---------- THE DATA
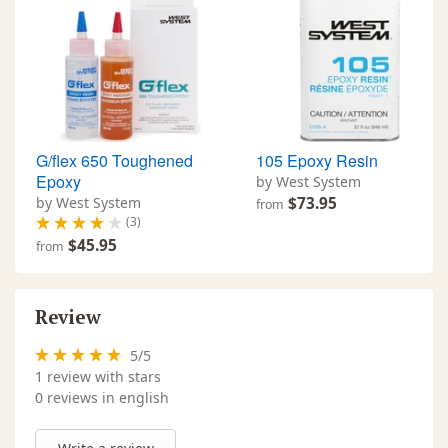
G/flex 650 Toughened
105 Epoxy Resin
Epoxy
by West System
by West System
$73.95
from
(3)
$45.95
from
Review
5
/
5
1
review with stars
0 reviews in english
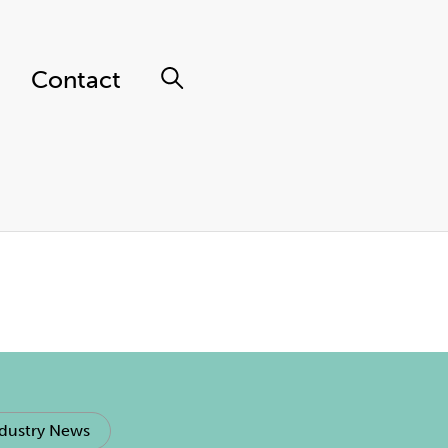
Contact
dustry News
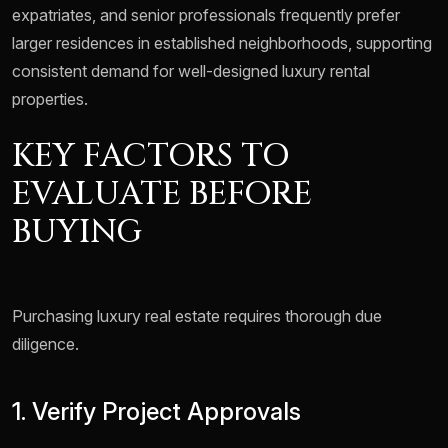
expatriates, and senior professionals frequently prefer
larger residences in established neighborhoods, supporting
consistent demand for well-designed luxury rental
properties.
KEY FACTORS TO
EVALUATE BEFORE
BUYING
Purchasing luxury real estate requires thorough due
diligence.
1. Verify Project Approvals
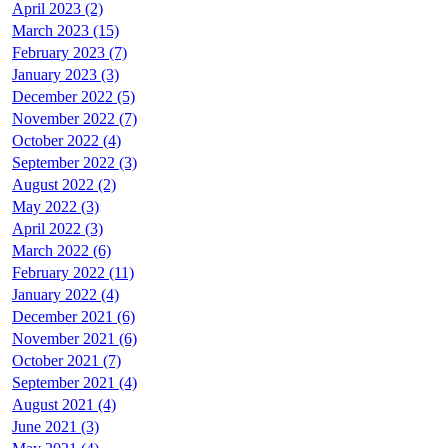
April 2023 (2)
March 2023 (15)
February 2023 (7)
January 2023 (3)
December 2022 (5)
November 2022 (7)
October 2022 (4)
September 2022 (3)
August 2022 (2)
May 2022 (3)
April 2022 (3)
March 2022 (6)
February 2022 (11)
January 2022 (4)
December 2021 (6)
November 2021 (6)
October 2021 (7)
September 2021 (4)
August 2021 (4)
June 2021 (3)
--------------------
» **TASK ITEM**
The answer must consist only of the lines from the beginning of the entries above through the line that holds "December 2022 (5)", reproduced exactly and without pictures.

» **COMPLETED EXERCISE**
G/flex 650 Toughened
105 Epoxy Resin
Epoxy
by West System
by West System
$73.95
from
(3)
$45.95
from
Review
5
/
5
1
review with stars
0 reviews in english
Contact
dustry News
expatriates, and senior professionals frequently prefer
larger residences in established neighborhoods, supporting
consistent demand for well-designed luxury rental
properties.
KEY FACTORS TO
EVALUATE BEFORE
BUYING
Purchasing luxury real estate requires thorough due
diligence.
1. Verify Project Approvals
April 2023 (2)
March 2023 (15)
February 2023 (7)
January 2023 (3)
December 2022 (5)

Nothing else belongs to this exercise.